Касторгин начал верить, что есть какие-то силы, которые руководят сознанием человека. Это его удивило. Но у него были перед самим собой несколько доказательств. На прошлой неделе он ночевал на даче. Приехал днем, не спеша расчистил от снега дорожки, затопил баню. Вечером, вяло просмотрев привезенные свежие газеты, попытался заснуть. Но сон не шел. Побаливала голова. Он встал, оделся и вышел во двор. Ему вдруг безотчетно захотелось на свежий воздух. Едва ступив за порог, он оказался во власти морозного воздуха и звезд, ясно и открыто глядевших на него. Упруго заскрипел снег под ногами и тут же громко залаял соседский кобель Граф, «Граф Калиостро» – так звал его Кирилл за черную, с жутковато-грязным отливом шерсть и непредсказуемые поступки.
Погремев цепью, Граф успокоился, узнав своего, а Кирилл Кириллович, запрокинув голову, смотрел широко раскрытыми глазами в замешанную с синью темную бездну и ни о чем не думал.
Это он потом уже спохватился, когда кружил по небольшой бетонированной площадке, глядя в небо, что безостановочно бормочет слова, удивительно легко соединяющиеся друг с другом. Он как бы вдруг обнаружил себя между небом и землей в качестве то ли приемника, то ли передаточного звена, но с кем и для чего? Эти вопросы вились в его голове, но странно, он их отодвигал на потом, ибо ему важнее было в этот момент запомнить, что он бормотал и что еще будет.
«Когда б ни срок, да боль за нас…
Вот уголечек и погас».
Он изумленно обнаружил, что напрямую говорит со своей мамой, веря, что она его слышит, а, может, и видит оттуда, с морозных небес.
Забыв, что после бани в этот двадцатиградусный мороз можно простудиться, он не чувствовал холода.
«Но наши души, наши души…» —
шептал он, глядя на небо невидящими глазами.
Боль в голове прошла, вернее, он не думал о ней, все отошло на второй, пятый, десятый план. Власть набегающих одна за другой на него фраз действовала опьяняюще.

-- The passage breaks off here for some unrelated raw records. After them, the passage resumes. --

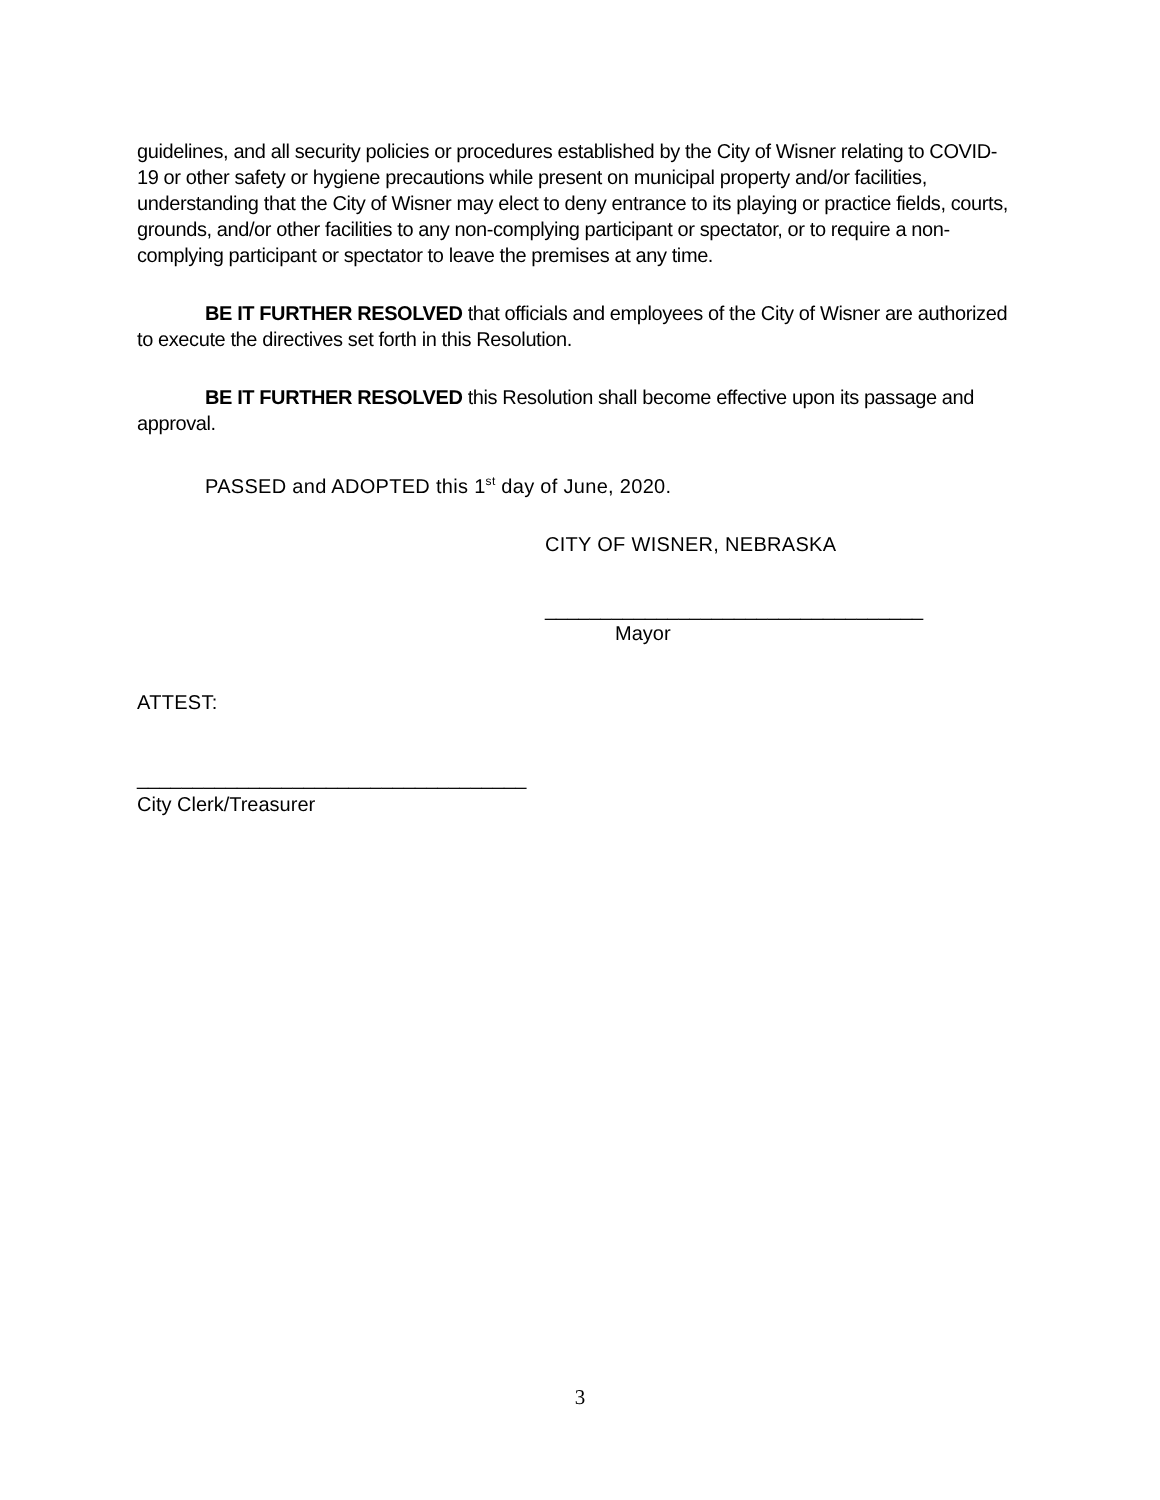guidelines, and all security policies or procedures established by the City of Wisner relating to COVID-19 or other safety or hygiene precautions while present on municipal property and/or facilities, understanding that the City of Wisner may elect to deny entrance to its playing or practice fields, courts, grounds, and/or other facilities to any non-complying participant or spectator, or to require a non-complying participant or spectator to leave the premises at any time.
BE IT FURTHER RESOLVED that officials and employees of the City of Wisner are authorized to execute the directives set forth in this Resolution.
BE IT FURTHER RESOLVED this Resolution shall become effective upon its passage and approval.
PASSED and ADOPTED this 1<sup>st</sup> day of June, 2020.
CITY OF WISNER, NEBRASKA
__________________________________
Mayor
ATTEST:
___________________________________
City Clerk/Treasurer
3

…Когда он быстро вошел в дом, в спальню, лихорадочно ища, чем записать все то, что успел удержать в памяти, он не сразу нашел карандаш. Когда же тот отыскался, не останавливаясь, сломав стержень и тут же вставив его в ломкое отверстие, Касторгин записал стихотворение на чистых местах подвернувшегося под руку томика Куприна.

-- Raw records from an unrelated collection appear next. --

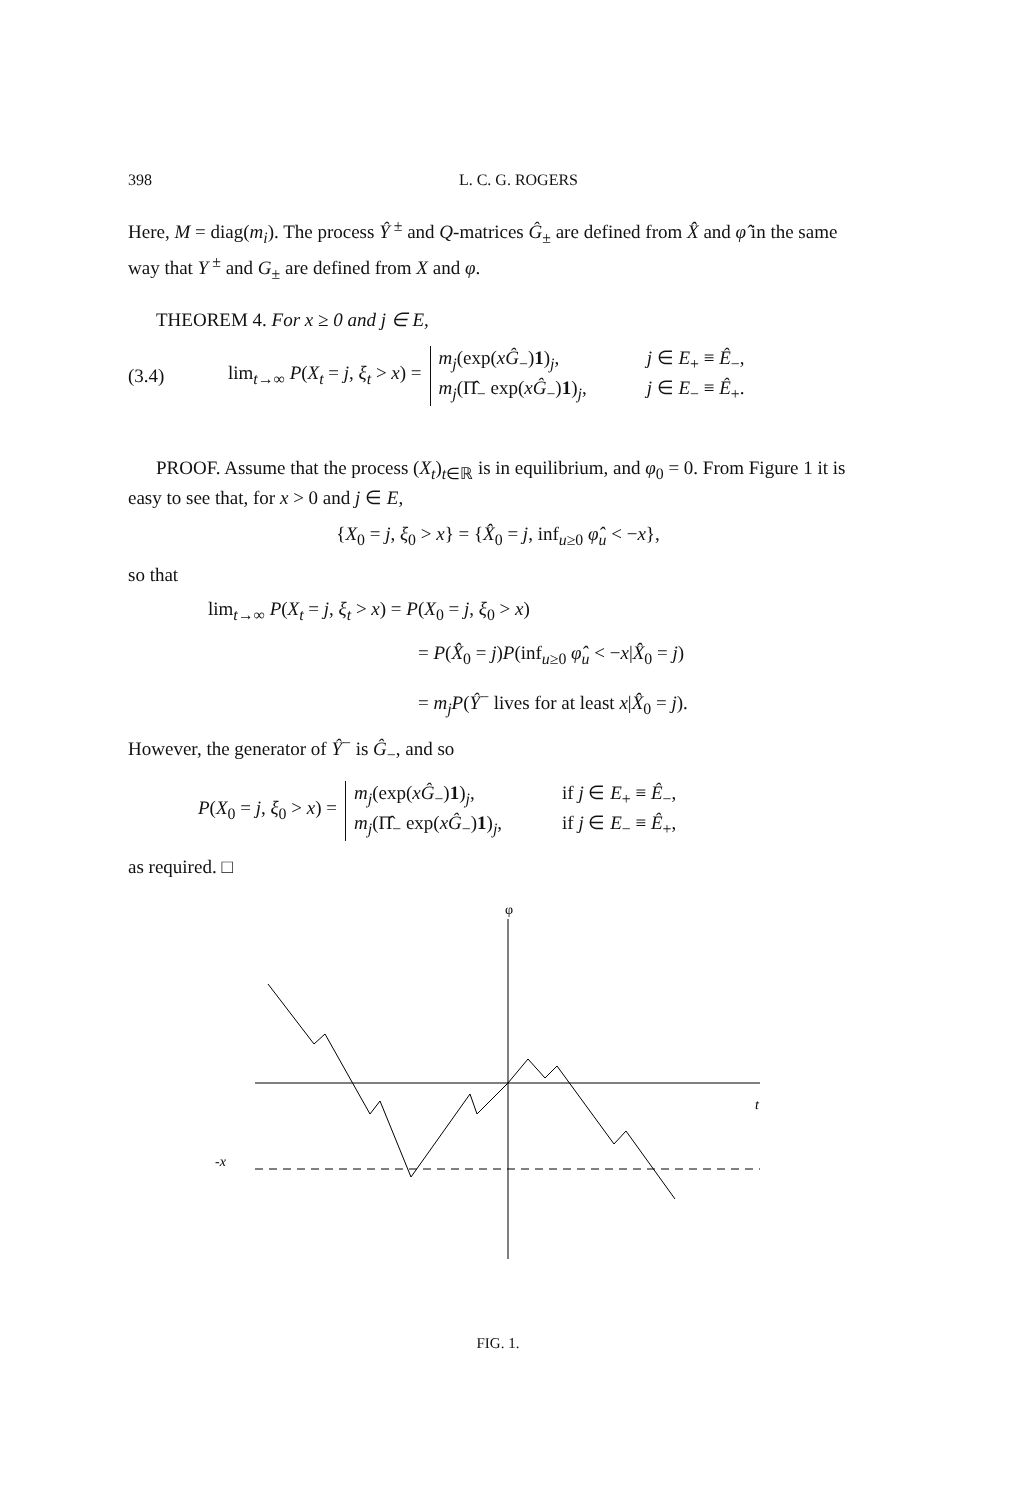398 L. C. G. ROGERS
Here, M = diag(m<sub>i</sub>). The process Ŷ<sup>±</sup> and Q-matrices Ĝ<sub>±</sub> are defined from X̂ and φ̂ in the same way that Y<sup>±</sup> and G<sub>±</sub> are defined from X and φ.
THEOREM 4. For x ≥ 0 and j ∈ E,
(3.4) lim<sub>t→∞</sub> P(X<sub>t</sub> = j, ξ<sub>t</sub> > x) =
m<sub>j</sub>(exp(xĜ<sub>−</sub>)1)<sub>j</sub>, j ∈ E<sub>+</sub> ≡ Ê<sub>−</sub>, m<sub>j</sub>(Π̂<sub>−</sub> exp(xĜ<sub>−</sub>)1)<sub>j</sub>, j ∈ E<sub>−</sub> ≡ Ê<sub>+</sub>.
PROOF. Assume that the process (X<sub>t</sub>)<sub>t∈ℝ</sub> is in equilibrium, and φ<sub>0</sub> = 0. From Figure 1 it is easy to see that, for x > 0 and j ∈ E,
{X<sub>0</sub> = j, ξ<sub>0</sub> > x} = {X̂<sub>0</sub> = j, inf<sub>u≥0</sub> φ̂<sub>u</sub> < −x},
so that
lim<sub>t→∞</sub> P(X<sub>t</sub> = j, ξ<sub>t</sub> > x) = P(X<sub>0</sub> = j, ξ<sub>0</sub> > x)
= P(X̂<sub>0</sub> = j)P(inf<sub>u≥0</sub> φ̂<sub>u</sub> < −x|X̂<sub>0</sub> = j)
= m<sub>j</sub>P(Ŷ<sup>−</sup> lives for at least x|X̂<sub>0</sub> = j).
However, the generator of Ŷ<sup>−</sup> is Ĝ<sub>−</sub>, and so
P(X<sub>0</sub> = j, ξ<sub>0</sub> > x) =
m<sub>j</sub>(exp(xĜ<sub>−</sub>)1)<sub>j</sub>, if j ∈ E<sub>+</sub> ≡ Ê<sub>−</sub>, m<sub>j</sub>(Π̂<sub>−</sub> exp(xĜ<sub>−</sub>)1)<sub>j</sub>, if j ∈ E<sub>−</sub> ≡ Ê<sub>+</sub>,
as required. □
φ
t
-x
FIG. 1.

…Немного остыв и полежав в постели, он встал, прошелся по дому и, найдя чистый лист бумаги и авторучку, не спеша, лишь с некоторыми исправлениями по ходу, переписал стихотворение, не раздумывая, обозначив вверху – «Мама»:
Я стал все чаще вспоминать
То, как любила ты встречать,
Как я любил тебе навстречу
Примчаться шалым издалече.
Наверно, было б так всегда,
Когда бы ни твои года.
Когда б ни срок, да боль за нас…
Вот уголечек и погас.
Что ж, был не самым я послушным,
Но наши души, наши души…
Они тянулись так друг к другу
В любую слякоть, дождь и вьюгу.
Им не дано разъединиться,
Мне часто сон счастливый снится:
Когда приду в твое далеко —
Тебе не будет одиноко.
И в сердце радость от надежды,
Что встретишь ты меня, как прежде.
У тех ворот, у самых вечных
Поговорим с тобой сердечно.
Но беспокойно просыпаюсь
И наяву я маюсь, маюсь:
Вдруг все не так, вдруг не замечу,
Тебя в том сонмище не встречу?
Что я пройду совсем чужой
Другою дальней стороной…
И боль твоя моей больней
Меня придавит вновь сильней.
О, как мне быть и что мне делать
С моей-то головою белой?
Я вновь беспомощен, как в детстве.
И никуда от этого не деться…
Мать Касторгина – Елизавета Петровна – умерла полгода назад, измучившись сама и намучив против своей воли окружающих. Более года она после инсульта почти не вставала с постели. Иногда, когда сознание к ней возвращалось, она, опомнившись от забытья, тут же начинала плакать, приговаривая:
– Что же это я, детки, никак не умру-то? Измучила я вас, простите меня… простите.
Она и в восемьдесят своих лет, до самой смерти, любила и оберегала своих детей.
Все тяготы присмотра за матерью легли на ее единственную дочь Аню.
– Голубиная душа у вашей матушки, – говаривала соседка тетка Маша.